In the past, employers were only held liable for actions committed by employees in the course of their employment duties.
Now, employers may also be held liable for employee actions far beyond the scope of their employment, such as the abuse of e-mail and internet facilities.
On April 6 2006, the Cape Labour Court ruled in the matter of Xolile Finca v Old Mutual that the employer (Old Mutual) failed to take appropriate action against a white employee who used the k-word towards black fellow employees.
According to the court, such failure by the employer constituted direct and unfair discrimination, and directed Old Mutual to cover Finca’s legal costs and pay a significant amount as compensation.
In a similar case, the Court of Appeal confirmed an earlier decision of the Cape High Court in the matter of Media24 v Grobler, ruling that an employer may be held liable for the harassing actions of employees towards others. In the Media24 judgment, the court found that an employer had a legal duty to ensure a friendly workplace free from, among other things, harassment.
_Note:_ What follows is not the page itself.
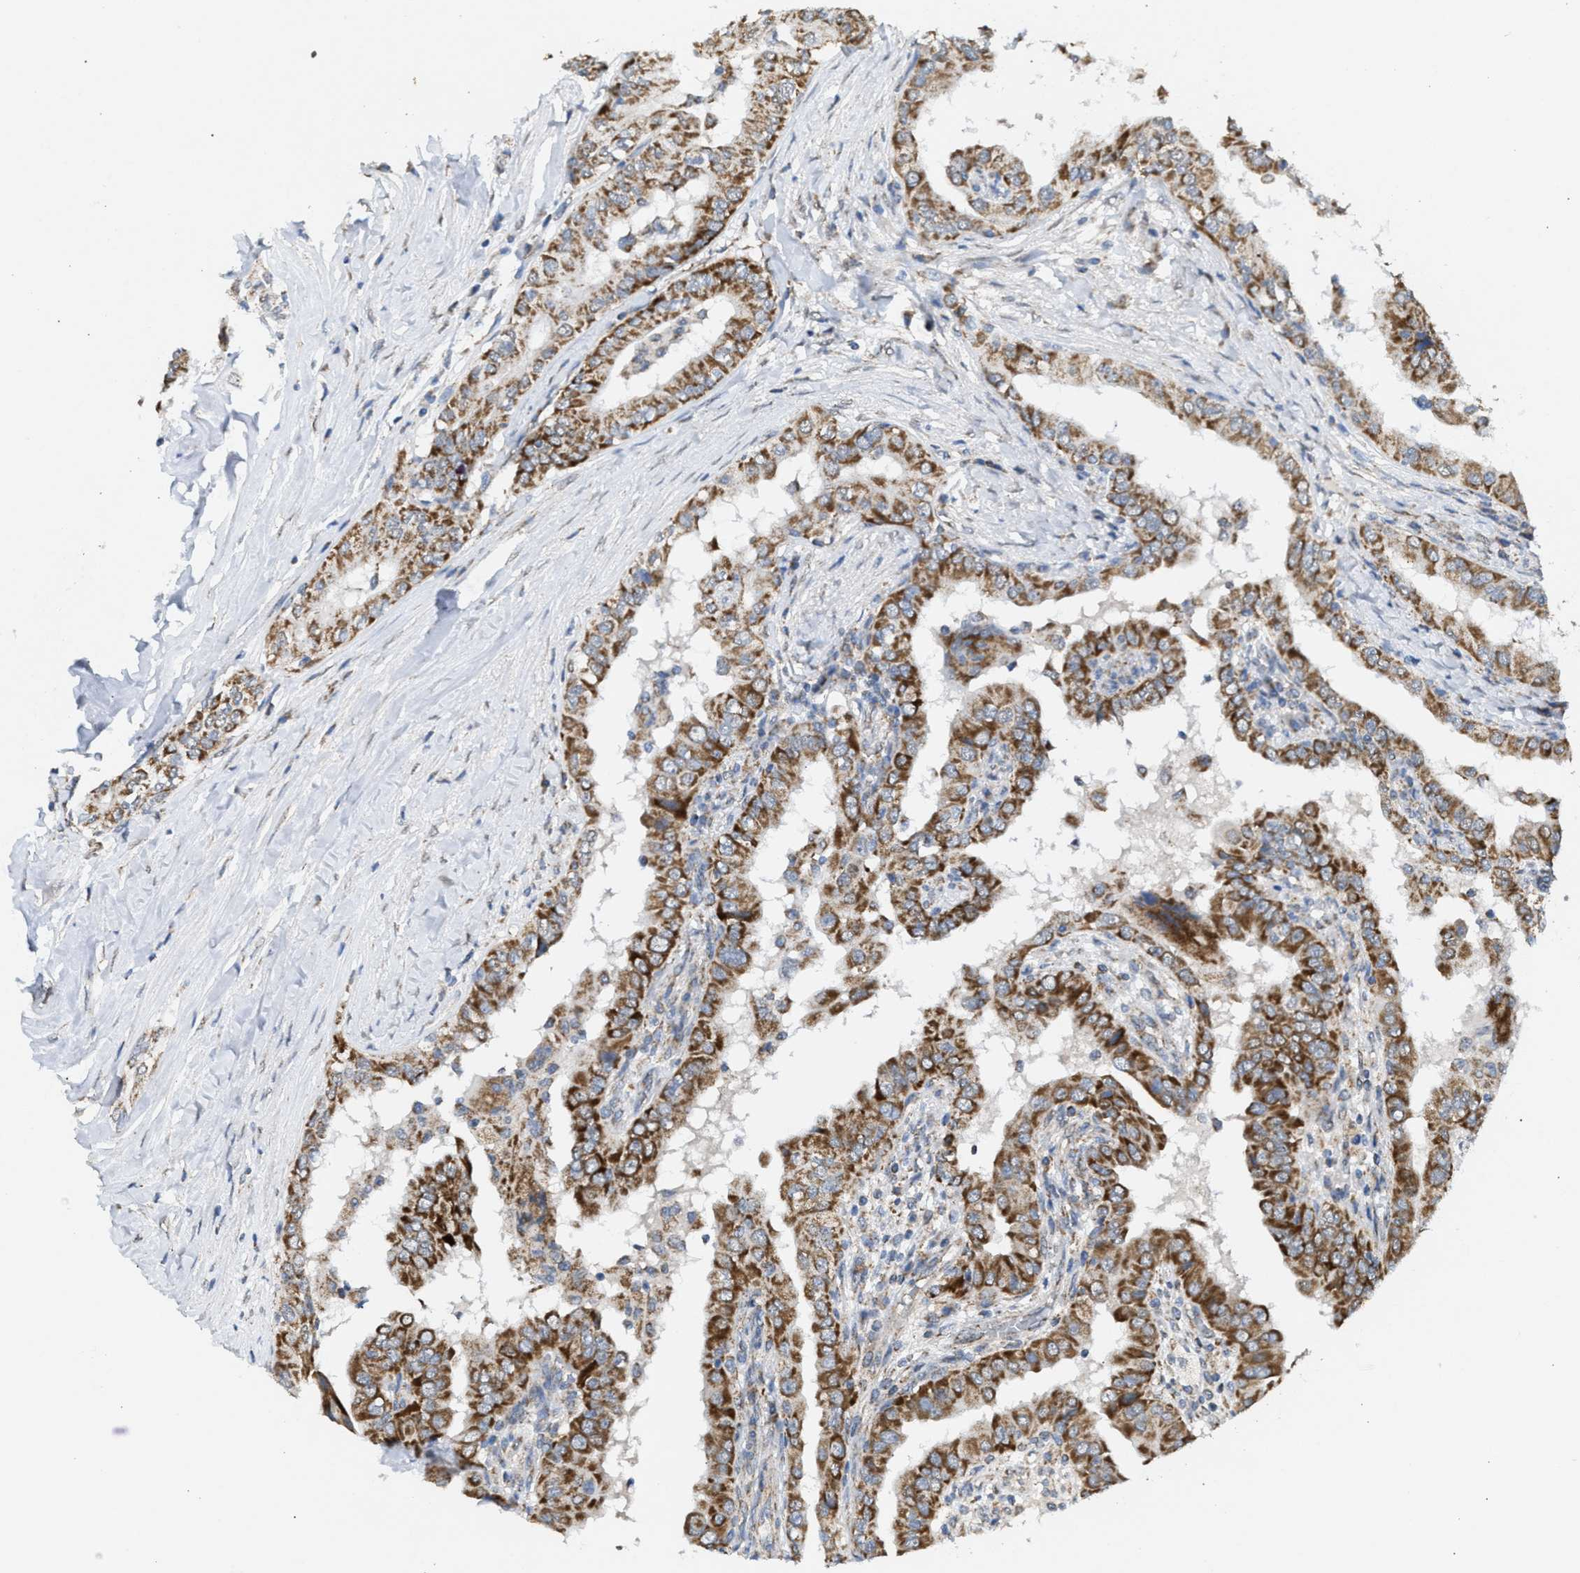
{"staining": {"intensity": "strong", "quantity": ">75%", "location": "cytoplasmic/membranous"}, "tissue": "thyroid cancer", "cell_type": "Tumor cells", "image_type": "cancer", "snomed": [{"axis": "morphology", "description": "Papillary adenocarcinoma, NOS"}, {"axis": "topography", "description": "Thyroid gland"}], "caption": "This is a histology image of immunohistochemistry (IHC) staining of papillary adenocarcinoma (thyroid), which shows strong expression in the cytoplasmic/membranous of tumor cells.", "gene": "TACO1", "patient": {"sex": "male", "age": 33}}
Since Media24 failed to comply with such a duty, the court ordered it to cover Grobler’s legal costs and pay compensation to the amount of R210 000.
It has become increasingly important for companies to actively monitor what their IT infrastructure is being used for over and above the physical working environment. An important component of an employer’s efforts to limit abuse of its IT infrastructure and the various forms of harassment is the employer’s set of policies and procedures. Employers should ensure that adequate IT policies are put in place determining the acceptable use of its IT infrastructure and making provision for the interception and monitoring of all activity on the employer’s network (written consent is required in terms of the Regulation of Interception of Communications Act) and that these policies are regularly updated as well as enforced consistently.
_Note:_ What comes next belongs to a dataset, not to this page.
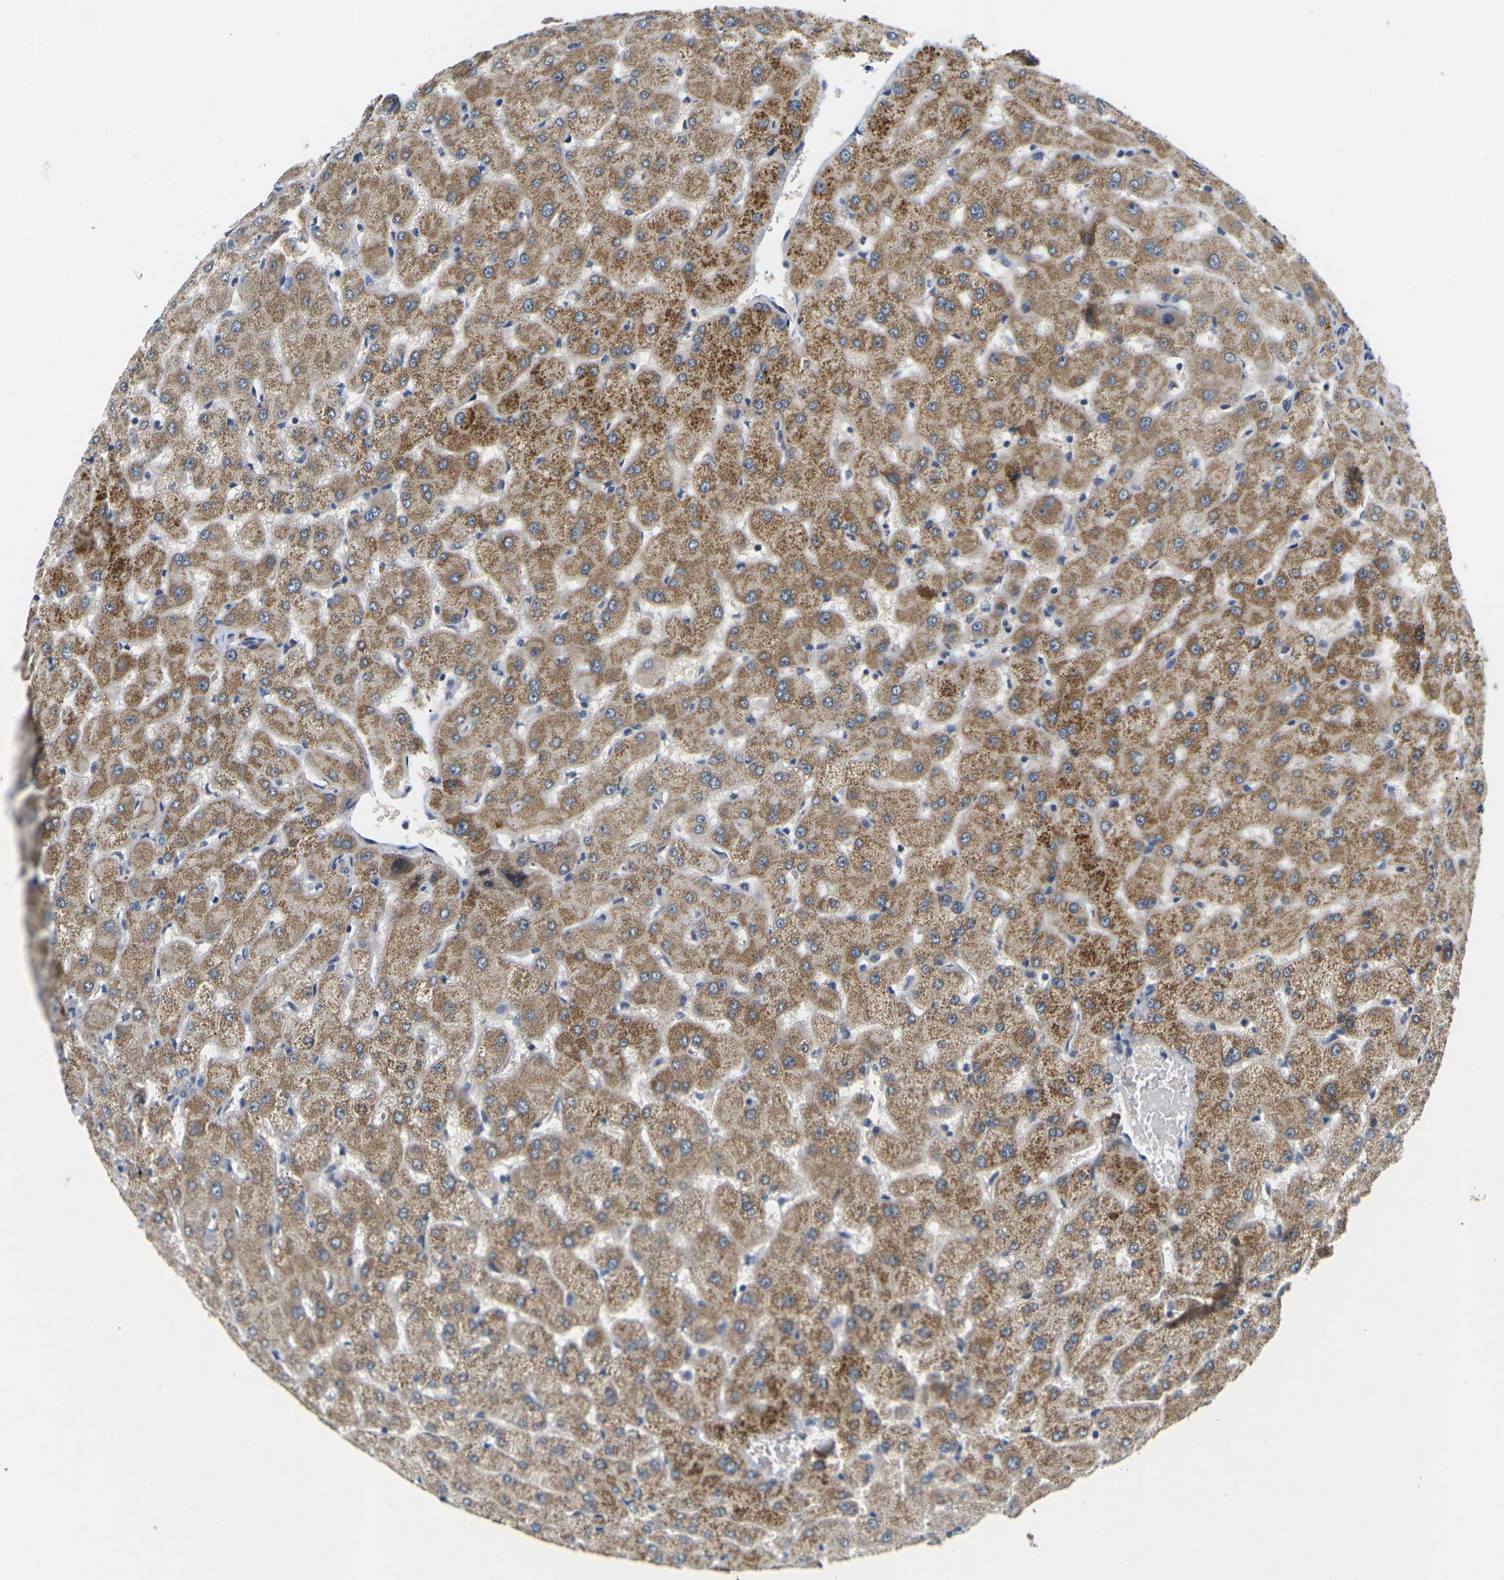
{"staining": {"intensity": "weak", "quantity": "<25%", "location": "cytoplasmic/membranous"}, "tissue": "liver", "cell_type": "Cholangiocytes", "image_type": "normal", "snomed": [{"axis": "morphology", "description": "Normal tissue, NOS"}, {"axis": "topography", "description": "Liver"}], "caption": "Immunohistochemical staining of benign human liver exhibits no significant expression in cholangiocytes. Brightfield microscopy of IHC stained with DAB (brown) and hematoxylin (blue), captured at high magnification.", "gene": "EVA1C", "patient": {"sex": "female", "age": 63}}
It is also important that employers take steps to ensure that policies addressing sexual harassment as well as other forms of harassment are put in place and employees are educated about what constitutes inappropriate behaviour in the workplace. The Code of Good Practice on Sexual Harassment is particularly helpful in this regard.
We used to laugh at how American companies were sued at the drop of a hat but now it seems South Africa is not far behind. South African employers cannot afford to be complacent anymore.